1. UP – NH 730C (Lipu Lake-Pilibhit-Shahjahanpur-Fatehgarh-Etawah)
2. UP – SH-29A (Fatehgarh-Gursahaiganj)
3. UP – SH-43 (Farrukhabad-Moradabad)

=== Railways ===
Farrukhabad district is served by two railway stations – Farrukhabad Junction and Fatehgarh. The stations fall in the Izzatnagar division of North Eastern Railway with its headquarters at [Gorakhpur] in Eastern Uttar Pradesh. Both stations fall on the Kanpur-Mathura broad gauge section. A branch line opened in 1906 connects Farrukhabad to Shikohabad on the Howrah–Delhi main line.

=== Air ===
Farrukhabad has an airstrip at Mohammadabad under the control of the Airports Authority of India which is occasionally used by small aircraft and helicopters.

== Education ==
Farrukhabad was a major centre of Indo-Islamic learning during the Mughal period. Scholars from all over the Islamic world, from as far away as Iran, Central Asia and Arabia travelled to Farrukhabad to learn Persian, Urdu and Arabic with famous teachers of the city. By the 19th century, Farrukhabad had emerged as an important centre of Hindi literature with notable personalities such as Mahadevi Verma representing the cultural and social ethos of the region.

== Notable people ==

- Muhammad Khan Bangash (1665–1743) – Mughal military servant and founder of the city of Farrukhabad
- Ramesh Chandra (1939–) – founder of Unitech Group (a real estate company).
- Anwar Farrukhabadi (1928 – 2011) – Indian Sufi poet.
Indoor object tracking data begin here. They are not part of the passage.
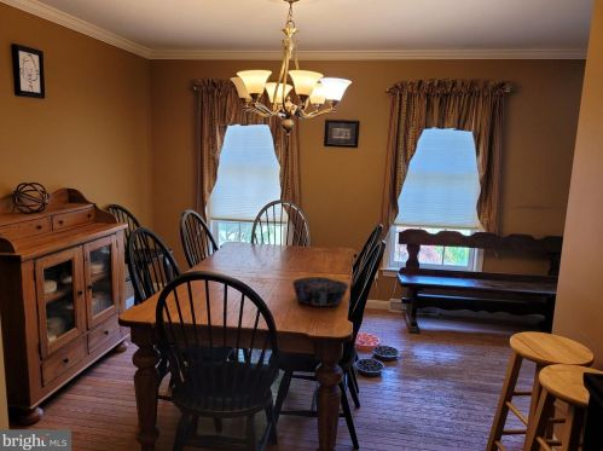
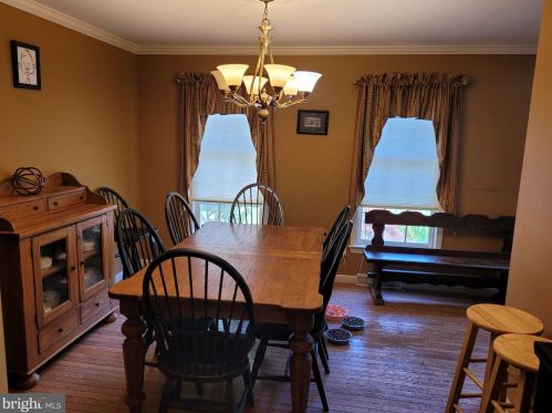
- decorative bowl [291,276,350,307]
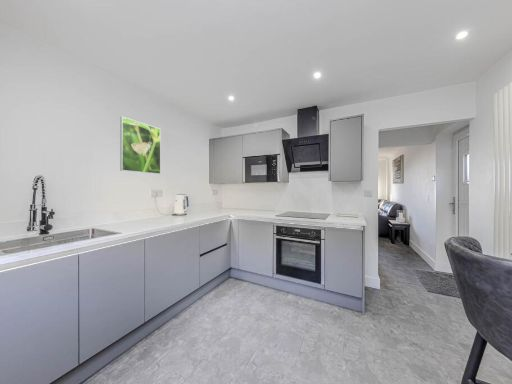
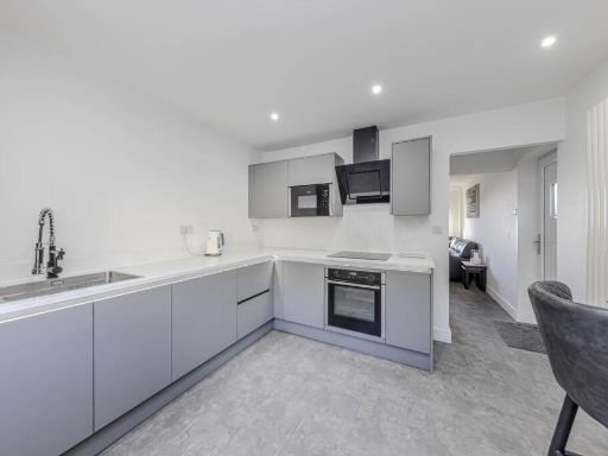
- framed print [119,116,162,175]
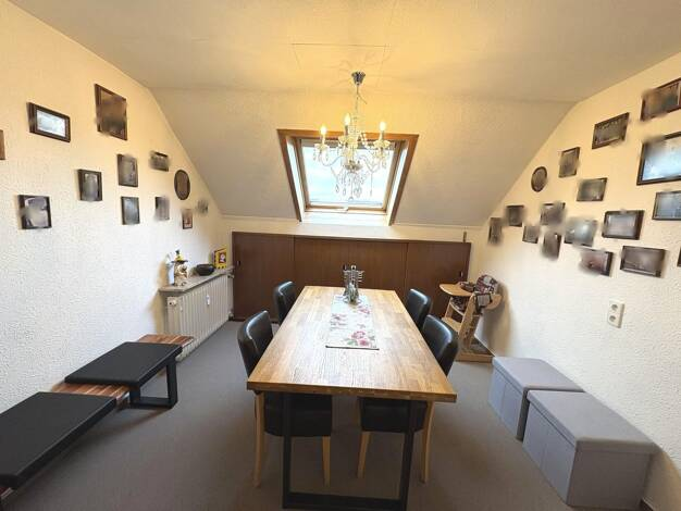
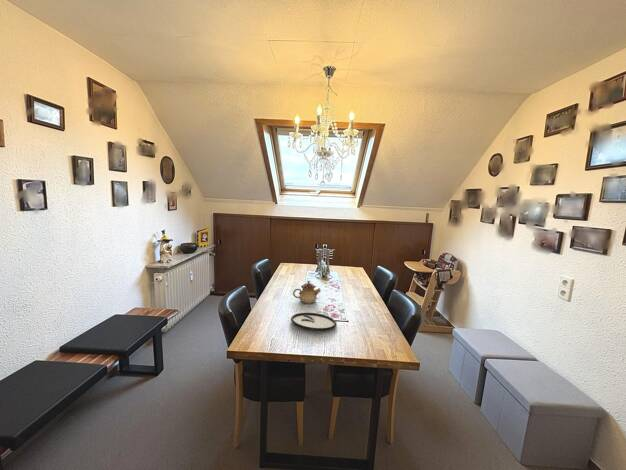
+ plate [290,312,337,332]
+ teapot [292,280,322,305]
His ghazal "Yeh jo halka halka suroor hai" has been rendered by various artists including Nusrat Fateh Ali Khan.
- Anna Martha Fullerton (1853–1938) – physician, medical educator, established Fullerton Memorial Hospital for Women and Children in 1907.
- George Stuart Fullerton (1859–1925) – Philosopher, Psychologist, Professor of Philosophy at Columbia University.
- Zakir Husain (1897–1969) – The third President of India and Bharat Ratna
- Khurshed Alam Khan (1919–2013) – Indian politician, former Governor of Karnataka & Goa, Member of Parliament (both Lok Sabha and Rajya Sabha), Member of the Union Council of ministers, and has handled various portfolios, namely, External Affairs, Tourism, Civil Aviation, Textiles, and Commerce.
- Renu Khator – Eighth Chancellor of the University of Houston System, USA
- Salman Khurshid (1953–) – Indian politician, advocate, author, former Minister of External Affairs, Law and Justice, Minority Affairs of India.
- Mriganka Sur – Newton Professor of Neuroscience, Head of Brain and Cognitive Sciences, and Director of the Simons Initiative on Autism and the Brain at Massachusetts Institute of Technology, USA
- Mahadevi Varma (1907–1987) – Hindi poet and educationist; recipient of the Jnanpith Award in 1982 for her service to Hindi literature.